Trust in the Russian presidency has dropped to pre-Crimean annexation levels amid rising anger over a new law that raises the population’s retirement age, according to a recent survey.
President Vladimir Putin on Wednesday signed into law controversial legislation to raise the pension eligibility age to 65 for men and 60 for women starting in 2019. The changes are the most unpopular government measure since a 2005 move to scrap Soviet-era benefits, which led to nationwide pensioner protests.
Trust in the Russian presidency has dropped to 58 percent, down 17 points from last year’s rating, according to the results of a survey rating institutional trust published Thursday by the independent Levada Center pollster. The president’s rating dropped to levels last seen in a survey conducted by Levada in 2013.

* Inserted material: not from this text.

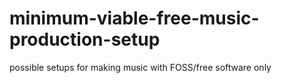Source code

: # minimum-viable-free-music-production-setup
possible setups for making music with FOSS/free software only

The share of respondents who said they completely distrust the presidency has climbed from 4 percent to 13 percent in the past year according to the poll.

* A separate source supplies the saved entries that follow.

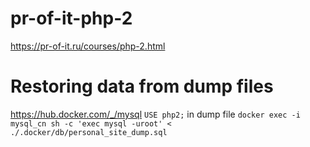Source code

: # pr-of-it-php-2
https://pr-of-it.ru/courses/php-2.html

# Restoring data from dump files
https://hub.docker.com/_/mysql
`USE php2;` in dump file
`docker exec -i mysql_cn sh -c 'exec mysql -uroot' < ./.docker/db/personal_site_dump.sql`
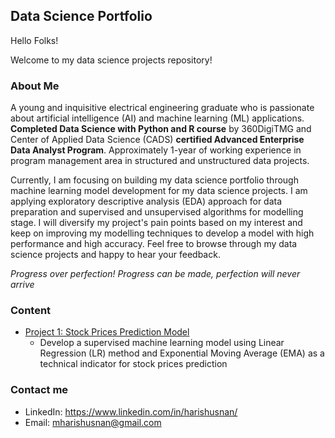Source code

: ## Data Science Portfolio

Hello Folks! 

Welcome to my data science projects repository!

### About Me

A young and inquisitive electrical engineering graduate who is passionate about artificial intelligence (AI) and machine learning (ML) applications. **Completed Data Science with Python and R course** by 360DigiTMG and Center of Applied Data Science (CADS) **certified Advanced Enterprise Data Analyst Program**. Approximately 1-year of working experience in program management area in structured and unstructured data projects. 

Currently, I am focusing on building my data science portfolio through machine learning model development for my data science projects. I am applying exploratory descriptive analysis (EDA) approach for data preparation and supervised and unsupervised algorithms for modelling stage. I will diversify my project's pain points based on my interest and keep on improving my modelling techniques to develop a model with high performance and high accuracy. Feel free to browse through my data science projects and happy to hear your feedback.

*Progress over perfection! Progress can be made, perfection will never arrive*



### Content

- [Project 1: Stock Prices Prediction Model](https://github.com/harishusnan/Project-1-Stock-Price-Prediction)
    * Develop a supervised machine learning model using Linear Regression (LR) method and Exponential Moving Average (EMA) as a technical indicator for           stock prices prediction


### Contact me

* LinkedIn: https://www.linkedin.com/in/harishusnan/
* Email: mharishusnan@gmail.com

Meanwhile, trust in the Russian armed forces overtook trust in the presidency for the first time in recent years. Nearly two-thirds of respondents said the military “is completely trustworthy.”
The next most trusted institutions chosen by respondents were the FSB and other intelligence services, at 50 percent, and the church, at 48 percent.
“Despite the Kremlin doing all it can to shift responsibility for the unpopular reform onto others, it is Putin who’s responsible for the good and the bad,” Levada sociologist Denis Volkov said in comments about the survey’s results, as cited by the Kommersant business daily.
Levada conducted the survey among 1,600 respondents in 52 Russian regions between Sept. 20 and Sept. 26.
Reuters contributed reporting to this article.